Autostrada A11, 140km/h. Mi tolgo gli occhiali modello Carrera Grand Prix del 1977. Erano di mio padre e a me piacciono da morire, con una luce meravigliosa. Tutti mi dicono che sono terribili, ma a me piacciono da impazzire, perché, semplicemente, mi avvolgono. Avevo detto che li avrei messi solo in occasione di gare di auto storiche, per sembrare adeguato. Mentivo: ora li metto tutti i giorni. Così devo fare: non avere più paura degli altri e del loro giudizio.

Non so che faccia farò quando ti incrocerò la prossima volta in Tribunale.

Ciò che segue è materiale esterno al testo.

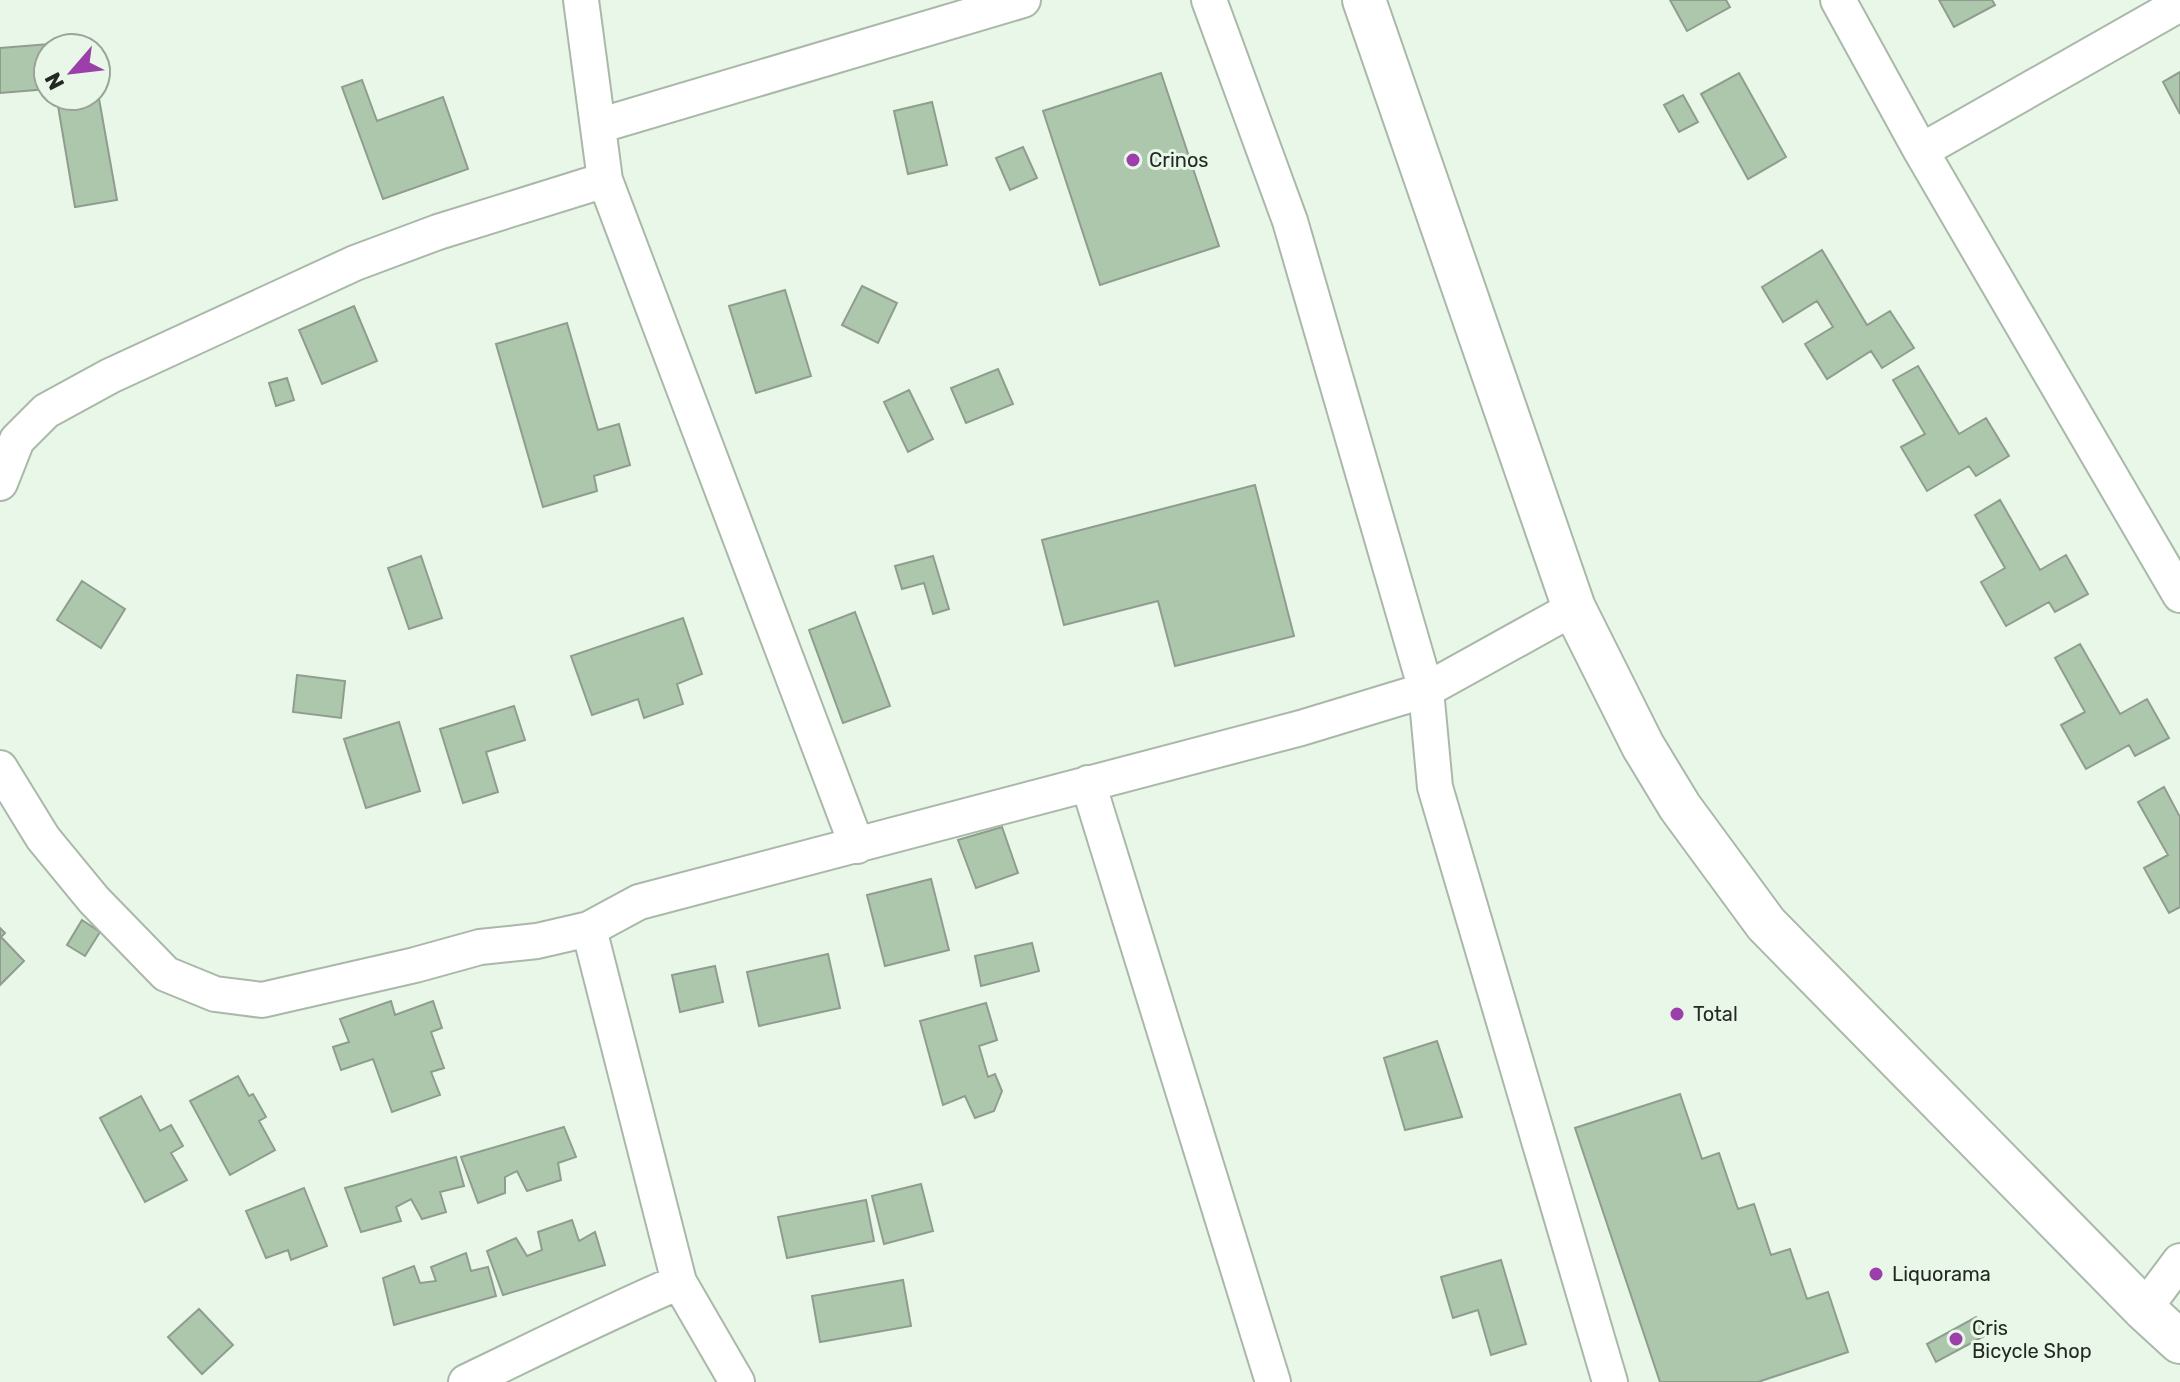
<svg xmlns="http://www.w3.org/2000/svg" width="2180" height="1382" viewBox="0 0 2180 1382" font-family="Rubik,sans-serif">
<rect width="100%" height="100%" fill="#e8f7e8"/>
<path fill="#adc7ad" stroke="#8f9d8f" stroke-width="2" d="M 1670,0 L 1726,0 L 1730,7 L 1687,31 Z
M 1939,0 L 1992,0 L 1995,5 L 1954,27 Z
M 49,44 L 48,89 L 0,93 L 0,48 Z
M 2180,72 L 2180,114 L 2163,82 Z
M 1161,73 L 1219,246 L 1100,285 L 1043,111 Z
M 1739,73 L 1786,157 L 1748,179 L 1701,94 Z
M 362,80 L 377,121 L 443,97 L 468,169 L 383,199 L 342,87 Z
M 96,93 L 98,93 L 117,200 L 75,207 L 57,100 L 96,96 Z
M 1683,95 L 1698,122 L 1679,132 L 1664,105 Z
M 932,102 L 947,165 L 908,174 L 894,111 Z
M 1023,147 L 1037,178 L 1010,190 L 996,158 Z
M 1822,250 L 1867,325 L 1890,311 L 1914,348 L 1882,368 L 1871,351 L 1827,379 L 1805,344 L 1833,327 L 1817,301 L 1783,322 L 1762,287 Z
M 862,286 L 897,303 L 878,343 L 842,325 Z
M 785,290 L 811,376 L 756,393 L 729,306 Z
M 354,306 L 377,361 L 322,384 L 299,330 Z
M 567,323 L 598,430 L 619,424 L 630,465 L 594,476 L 597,491 L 543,507 L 496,344 Z
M 1918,366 L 1959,434 L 1986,418 L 2009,456 L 1976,476 L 1969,466 L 1927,491 L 1901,447 L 1925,434 L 1893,380 Z
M 998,369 L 1013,404 L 966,423 L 951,388 Z
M 287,378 L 294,400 L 276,406 L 269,383 Z
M 909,390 L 933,439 L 908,452 L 884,402 Z
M 1255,485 L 1294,636 L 1175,666 L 1158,601 L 1064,625 L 1042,540 Z
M 2000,500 L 2040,570 L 2066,555 L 2088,594 L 2055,612 L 2049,602 L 2006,626 L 1981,582 L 2005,568 L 1975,515 Z
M 421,556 L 442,618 L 409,629 L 388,568 Z
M 933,556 L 949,609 L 933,614 L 924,583 L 902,589 L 895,566 Z
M 82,581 L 125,609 L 101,648 L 57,620 Z
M 855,612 L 890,706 L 843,723 L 809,630 Z
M 683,618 L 702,674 L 677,684 L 683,704 L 644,718 L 638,699 L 592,715 L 571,656 Z
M 2080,644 L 2120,714 L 2147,699 L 2169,738 L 2135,756 L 2129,745 L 2086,769 L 2061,725 L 2085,712 L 2055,658 Z
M 297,675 L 345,681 L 341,718 L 293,712 Z
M 514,706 L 525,740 L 486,752 L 498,792 L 463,803 L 440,729 Z
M 399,722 L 420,791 L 366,808 L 344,739 Z
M 2164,787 L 2180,817 L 2180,907 L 2169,913 L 2144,868 L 2168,855 L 2138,802 Z
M 1002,827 L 1018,873 L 976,888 L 958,840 Z
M 931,879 L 949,950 L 885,966 L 867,895 Z
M 82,920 L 100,932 L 85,956 L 67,945 Z
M 0,928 L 5,933 L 1,937 L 24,961 L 0,985 Z
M 1032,943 L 1039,971 L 981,986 L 975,956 Z
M 828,954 L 840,1008 L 759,1026 L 747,972 Z
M 715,966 L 723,1002 L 680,1012 L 672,975 Z
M 391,1001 L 395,1015 L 433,1001 L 442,1028 L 431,1032 L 444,1068 L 431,1072 L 440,1095 L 392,1112 L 373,1059 L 341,1070 L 333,1047 L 349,1042 L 340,1019 Z
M 986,1003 L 997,1040 L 979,1046 L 988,1077 L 995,1074 L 1002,1091 L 994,1111 L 975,1118 L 965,1096 L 943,1105 L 920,1021 Z
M 1437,1041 L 1462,1117 L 1405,1130 L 1384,1058 Z
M 238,1076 L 249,1096 L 253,1094 L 266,1117 L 259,1121 L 275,1150 L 230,1175 L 190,1101 Z
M 1680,1094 L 1702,1159 L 1719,1153 L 1738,1209 L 1754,1204 L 1771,1255 L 1790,1249 L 1807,1299 L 1828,1292 L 1848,1352 L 1758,1382 L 1660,1382 L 1575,1128 Z
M 141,1096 L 160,1131 L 171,1125 L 183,1146 L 171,1153 L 187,1180 L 145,1202 L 100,1118 Z
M 564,1127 L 576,1157 L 558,1163 L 561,1180 L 527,1191 L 517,1171 L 505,1177 L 505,1193 L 478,1203 L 461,1157 Z
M 456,1157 L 464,1186 L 440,1192 L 446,1212 L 422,1219 L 411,1199 L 396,1207 L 401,1221 L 361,1232 L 345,1188 Z
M 921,1184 L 933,1231 L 884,1244 L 872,1196 Z
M 304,1188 L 327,1246 L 291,1260 L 288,1250 L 266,1258 L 246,1211 Z
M 866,1200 L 874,1241 L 787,1258 L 778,1217 Z
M 572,1220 L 579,1241 L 595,1232 L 605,1265 L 503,1295 L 487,1251 L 516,1238 L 527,1256 L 542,1250 L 538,1232 Z
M 466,1253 L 471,1271 L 488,1267 L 496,1296 L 394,1325 L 383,1278 L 414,1266 L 420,1283 L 436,1281 L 431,1267 Z
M 1501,1260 L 1526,1344 L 1491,1355 L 1478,1310 L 1453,1318 L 1441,1277 Z
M 903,1280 L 911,1326 L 820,1342 L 812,1296 Z
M 199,1309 L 233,1345 L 202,1374 L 168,1337 Z
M 1976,1317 L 1986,1335 L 1936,1362 L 1927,1344 Z"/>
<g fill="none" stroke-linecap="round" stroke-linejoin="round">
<g stroke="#aab8aa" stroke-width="38">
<path id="minor" d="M 581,0 L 605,180 L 857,846
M 1209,0 L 1290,221 L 1426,690 L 1435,787 L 1610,1382
M 1838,0 L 1921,151 L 2180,595
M 598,126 L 1023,0
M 1921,151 L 2180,4
M 0,483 L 17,440 L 46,411 L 110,376 L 355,263 L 438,232 L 605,180
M 0,768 L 43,838 L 94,900 L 166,974 L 215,994 L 262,1000 L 415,965 L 480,947 L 537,941 L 589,929 L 639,902 L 1301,728 L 1426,690 L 1574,608
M 1088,783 L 1273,1382
M 589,929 L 679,1282 L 737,1382
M 2144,1309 L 2180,1261
M 466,1382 C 537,1348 607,1313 679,1282"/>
</g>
<g stroke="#aab8aa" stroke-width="46">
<path id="tertiary" d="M 1364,0 L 1574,608 L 1643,746 L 1680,807 L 1766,924 L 2144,1309 L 2180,1342"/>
</g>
<use href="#minor" stroke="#fff" stroke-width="34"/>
<use href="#tertiary" stroke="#fff" stroke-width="42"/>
</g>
<g fill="#9c3faa" stroke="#e8f7e8" stroke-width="3">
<circle cx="1133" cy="160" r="8"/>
<circle cx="1677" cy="1014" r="8"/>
<circle cx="1876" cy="1274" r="8"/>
<circle cx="1956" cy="1339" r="8"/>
</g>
<g text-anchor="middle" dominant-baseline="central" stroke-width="6" stroke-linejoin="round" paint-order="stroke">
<g font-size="20" fill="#232823" stroke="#e8f7e8" text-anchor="start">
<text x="1149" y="160">Crinos</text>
<text x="1693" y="1014">Total</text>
<text x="1892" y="1274">Liquorama</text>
<text x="1972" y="1328">Cris<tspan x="1972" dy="23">Bicycle Shop</tspan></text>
</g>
</g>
<g transform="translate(72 72) rotate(242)"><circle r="38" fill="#e8f7e8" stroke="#99a499" stroke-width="2"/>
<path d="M0-6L14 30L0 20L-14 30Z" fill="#9c3faa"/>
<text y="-12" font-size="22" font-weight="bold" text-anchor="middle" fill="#232823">N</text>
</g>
</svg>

Ma ora non ci voglio pensare, e dal suo sguardo si vede che nemmeno lei vuole farlo con gli affari suoi. Per oggi, e forse per domani, meglio continuare a girarsi dall’altra parte e dirsi che, alla soglia dei nostri 40 anni siamo ancora in grado di piacere a qualcuno totalmente, seppur in modo momentaneo ed effimero, o forse.....chissà.

Colle. Casa. Il Telepass ha funzionato. I baci hanno fatto lo stesso. Almeno per oggi. 

Non so per quanto e per come, ma almeno c'è ancora speranza, in questo Mondo.